Collections stakeholders tied into consumer‑facing portfolios (e.g., medical receivables linked to mass‑tort defendants) should also anticipate ongoing uncertainty around timing and ultimate recovery, and plan communication strategies that reflect long, complex court timelines.

What To Watch Next

With the Supreme Court staying on the sidelines, several pressure points will drive the next phase of the Texas two‑step story.

  • Further appellate decisions: Additional circuit‑level rulings on financial distress, good faith, and permissibility of third‑party releases will either intensify or reduce the current split in approaches.

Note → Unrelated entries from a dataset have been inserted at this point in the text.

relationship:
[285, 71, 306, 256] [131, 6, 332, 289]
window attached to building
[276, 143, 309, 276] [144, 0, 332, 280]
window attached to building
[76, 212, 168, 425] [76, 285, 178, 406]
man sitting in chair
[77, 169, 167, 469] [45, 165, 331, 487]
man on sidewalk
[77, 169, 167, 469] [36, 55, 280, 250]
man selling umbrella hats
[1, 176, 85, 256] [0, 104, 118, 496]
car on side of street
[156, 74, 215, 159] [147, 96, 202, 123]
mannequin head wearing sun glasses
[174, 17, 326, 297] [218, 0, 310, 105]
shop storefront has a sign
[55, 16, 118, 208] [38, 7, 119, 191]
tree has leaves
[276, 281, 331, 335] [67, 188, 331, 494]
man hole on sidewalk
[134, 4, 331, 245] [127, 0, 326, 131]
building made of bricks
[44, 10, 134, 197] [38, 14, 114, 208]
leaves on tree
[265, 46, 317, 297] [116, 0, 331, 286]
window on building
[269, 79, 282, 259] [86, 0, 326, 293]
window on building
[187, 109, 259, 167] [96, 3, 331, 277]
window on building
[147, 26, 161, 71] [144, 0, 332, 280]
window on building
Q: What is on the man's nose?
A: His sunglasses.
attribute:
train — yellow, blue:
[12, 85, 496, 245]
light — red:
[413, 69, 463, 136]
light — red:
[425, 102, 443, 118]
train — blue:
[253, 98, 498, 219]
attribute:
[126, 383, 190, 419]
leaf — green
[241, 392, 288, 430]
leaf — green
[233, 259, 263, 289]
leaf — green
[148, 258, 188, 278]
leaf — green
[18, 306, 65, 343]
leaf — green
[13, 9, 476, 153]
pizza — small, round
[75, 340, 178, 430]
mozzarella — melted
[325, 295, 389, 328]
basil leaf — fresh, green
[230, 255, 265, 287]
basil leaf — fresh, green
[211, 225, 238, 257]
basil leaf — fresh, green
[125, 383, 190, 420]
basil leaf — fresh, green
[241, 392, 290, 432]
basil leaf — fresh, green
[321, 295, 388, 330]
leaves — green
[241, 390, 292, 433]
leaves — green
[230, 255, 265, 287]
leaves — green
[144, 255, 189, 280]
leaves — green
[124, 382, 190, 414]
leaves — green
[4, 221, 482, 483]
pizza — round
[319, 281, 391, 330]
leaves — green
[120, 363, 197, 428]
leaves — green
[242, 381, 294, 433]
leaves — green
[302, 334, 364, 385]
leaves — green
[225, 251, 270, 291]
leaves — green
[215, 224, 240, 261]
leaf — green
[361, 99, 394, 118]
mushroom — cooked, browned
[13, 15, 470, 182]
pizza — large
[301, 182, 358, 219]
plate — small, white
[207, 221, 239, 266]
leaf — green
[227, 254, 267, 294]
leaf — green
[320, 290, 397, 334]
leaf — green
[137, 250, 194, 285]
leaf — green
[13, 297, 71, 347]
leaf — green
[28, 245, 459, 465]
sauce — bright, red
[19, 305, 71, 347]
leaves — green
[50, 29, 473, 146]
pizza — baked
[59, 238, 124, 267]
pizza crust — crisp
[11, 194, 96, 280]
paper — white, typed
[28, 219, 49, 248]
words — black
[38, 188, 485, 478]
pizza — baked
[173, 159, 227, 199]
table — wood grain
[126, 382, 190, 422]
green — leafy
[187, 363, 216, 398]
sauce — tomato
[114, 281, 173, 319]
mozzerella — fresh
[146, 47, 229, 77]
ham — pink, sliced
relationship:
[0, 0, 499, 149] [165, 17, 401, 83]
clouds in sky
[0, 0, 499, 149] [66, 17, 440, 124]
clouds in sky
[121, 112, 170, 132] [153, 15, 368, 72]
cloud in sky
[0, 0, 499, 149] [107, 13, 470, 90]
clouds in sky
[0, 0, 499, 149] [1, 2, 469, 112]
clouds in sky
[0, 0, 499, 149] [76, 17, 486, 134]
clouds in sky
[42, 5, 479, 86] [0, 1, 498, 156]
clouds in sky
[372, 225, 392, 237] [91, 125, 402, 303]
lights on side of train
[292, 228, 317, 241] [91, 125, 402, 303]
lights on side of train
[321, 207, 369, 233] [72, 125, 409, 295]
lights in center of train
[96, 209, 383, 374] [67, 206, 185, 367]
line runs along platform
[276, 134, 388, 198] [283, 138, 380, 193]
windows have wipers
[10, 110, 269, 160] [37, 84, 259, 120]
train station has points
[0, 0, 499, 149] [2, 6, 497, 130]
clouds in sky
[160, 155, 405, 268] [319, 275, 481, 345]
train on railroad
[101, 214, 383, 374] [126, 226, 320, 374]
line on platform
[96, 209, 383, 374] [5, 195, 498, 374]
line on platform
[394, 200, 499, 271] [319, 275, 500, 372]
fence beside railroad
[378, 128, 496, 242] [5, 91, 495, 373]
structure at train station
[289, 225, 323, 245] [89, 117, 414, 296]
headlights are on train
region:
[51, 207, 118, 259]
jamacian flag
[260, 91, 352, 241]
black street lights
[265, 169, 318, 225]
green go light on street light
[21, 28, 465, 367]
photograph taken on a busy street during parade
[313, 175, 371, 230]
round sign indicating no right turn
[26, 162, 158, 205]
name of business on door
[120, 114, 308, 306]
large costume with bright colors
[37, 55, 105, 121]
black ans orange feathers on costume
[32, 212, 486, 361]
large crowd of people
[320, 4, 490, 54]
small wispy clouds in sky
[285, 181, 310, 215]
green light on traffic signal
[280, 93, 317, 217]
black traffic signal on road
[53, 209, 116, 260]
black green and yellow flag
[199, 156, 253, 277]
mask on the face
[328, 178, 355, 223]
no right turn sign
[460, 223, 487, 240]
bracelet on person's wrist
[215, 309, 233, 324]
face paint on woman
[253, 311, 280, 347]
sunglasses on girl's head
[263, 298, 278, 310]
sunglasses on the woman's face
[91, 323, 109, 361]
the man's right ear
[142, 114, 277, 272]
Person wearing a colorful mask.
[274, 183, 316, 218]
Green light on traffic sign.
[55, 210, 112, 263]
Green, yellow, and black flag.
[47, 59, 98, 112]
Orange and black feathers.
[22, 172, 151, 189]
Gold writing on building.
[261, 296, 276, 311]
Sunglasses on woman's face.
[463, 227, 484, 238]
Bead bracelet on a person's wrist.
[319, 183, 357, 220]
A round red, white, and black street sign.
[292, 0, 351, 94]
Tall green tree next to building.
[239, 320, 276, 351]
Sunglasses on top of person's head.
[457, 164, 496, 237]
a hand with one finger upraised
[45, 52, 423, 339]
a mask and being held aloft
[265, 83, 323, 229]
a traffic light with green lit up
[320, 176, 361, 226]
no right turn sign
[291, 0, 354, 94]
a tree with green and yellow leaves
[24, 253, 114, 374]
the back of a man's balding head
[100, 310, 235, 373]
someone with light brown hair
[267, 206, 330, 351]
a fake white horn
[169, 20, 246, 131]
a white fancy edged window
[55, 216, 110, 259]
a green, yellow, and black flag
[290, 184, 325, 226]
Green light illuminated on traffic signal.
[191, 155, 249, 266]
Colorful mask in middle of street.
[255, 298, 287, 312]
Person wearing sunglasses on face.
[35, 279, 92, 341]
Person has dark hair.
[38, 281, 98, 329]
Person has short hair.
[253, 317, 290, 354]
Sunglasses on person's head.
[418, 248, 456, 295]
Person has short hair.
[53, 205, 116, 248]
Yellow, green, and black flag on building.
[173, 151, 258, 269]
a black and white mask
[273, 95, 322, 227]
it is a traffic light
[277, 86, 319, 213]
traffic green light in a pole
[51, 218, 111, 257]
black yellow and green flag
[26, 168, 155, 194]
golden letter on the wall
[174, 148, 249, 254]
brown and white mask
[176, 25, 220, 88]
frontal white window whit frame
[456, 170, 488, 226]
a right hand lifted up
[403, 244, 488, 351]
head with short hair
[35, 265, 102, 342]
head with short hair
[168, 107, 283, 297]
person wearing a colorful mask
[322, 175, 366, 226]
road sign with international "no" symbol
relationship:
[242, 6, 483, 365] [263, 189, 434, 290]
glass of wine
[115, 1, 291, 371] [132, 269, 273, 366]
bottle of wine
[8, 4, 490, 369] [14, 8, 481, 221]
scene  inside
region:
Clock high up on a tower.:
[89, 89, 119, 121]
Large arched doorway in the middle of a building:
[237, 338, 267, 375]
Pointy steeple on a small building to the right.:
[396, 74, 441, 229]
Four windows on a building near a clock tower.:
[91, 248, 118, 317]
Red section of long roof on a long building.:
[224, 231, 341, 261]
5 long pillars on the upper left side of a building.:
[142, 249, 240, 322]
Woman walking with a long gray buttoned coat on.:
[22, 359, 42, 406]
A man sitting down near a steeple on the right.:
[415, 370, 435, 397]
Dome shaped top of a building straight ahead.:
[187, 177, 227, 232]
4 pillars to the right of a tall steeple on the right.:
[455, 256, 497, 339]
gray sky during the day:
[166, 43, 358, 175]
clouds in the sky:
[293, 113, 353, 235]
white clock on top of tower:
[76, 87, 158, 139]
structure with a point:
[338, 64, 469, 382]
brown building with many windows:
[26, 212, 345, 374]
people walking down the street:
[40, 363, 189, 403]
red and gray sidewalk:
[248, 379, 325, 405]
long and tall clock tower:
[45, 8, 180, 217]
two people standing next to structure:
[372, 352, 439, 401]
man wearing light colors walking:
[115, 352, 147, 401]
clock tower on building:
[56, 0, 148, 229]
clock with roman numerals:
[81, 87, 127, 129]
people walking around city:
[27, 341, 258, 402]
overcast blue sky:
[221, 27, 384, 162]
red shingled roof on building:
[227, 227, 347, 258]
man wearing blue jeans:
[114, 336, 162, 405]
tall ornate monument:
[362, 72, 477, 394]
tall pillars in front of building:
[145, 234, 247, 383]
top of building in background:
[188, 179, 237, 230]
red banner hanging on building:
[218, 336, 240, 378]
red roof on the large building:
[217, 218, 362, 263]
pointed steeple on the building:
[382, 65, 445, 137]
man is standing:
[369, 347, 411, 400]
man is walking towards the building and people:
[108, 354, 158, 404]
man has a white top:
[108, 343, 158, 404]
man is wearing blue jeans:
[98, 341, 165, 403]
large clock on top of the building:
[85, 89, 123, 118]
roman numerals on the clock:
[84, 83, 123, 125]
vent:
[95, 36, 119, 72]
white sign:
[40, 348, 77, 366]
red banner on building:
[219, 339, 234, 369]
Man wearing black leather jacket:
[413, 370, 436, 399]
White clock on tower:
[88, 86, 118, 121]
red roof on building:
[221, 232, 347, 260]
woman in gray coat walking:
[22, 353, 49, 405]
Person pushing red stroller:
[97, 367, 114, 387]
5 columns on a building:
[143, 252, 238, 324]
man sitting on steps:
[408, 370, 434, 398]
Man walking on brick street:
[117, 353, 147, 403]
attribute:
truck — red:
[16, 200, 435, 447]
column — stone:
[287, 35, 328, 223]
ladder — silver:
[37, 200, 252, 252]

  • Renewed legislative action: The fate of the Ending Corporate Bankruptcy Abuse Act—or successor bills—will determine whether Congress imposes an explicit bad‑faith presumption or limits on extending stays to non‑debtors.

  • Evolving market practice: Law firms and restructuring advisors continue to refine two‑step structures; creditor pushback, pricing changes, and covenant evolution will reveal how the market is internalizing these legal uncertainties.

For now, the Supreme Court’s refusal to take Bestwall confirms only one thing: the Texas two‑step will keep dancing across the bankruptcy landscape, and it will be up to lower courts, Congress, and market participants to decide whether this maneuver becomes an accepted part of the mass‑tort toolkit or is gradually reined in as an abuse of the system.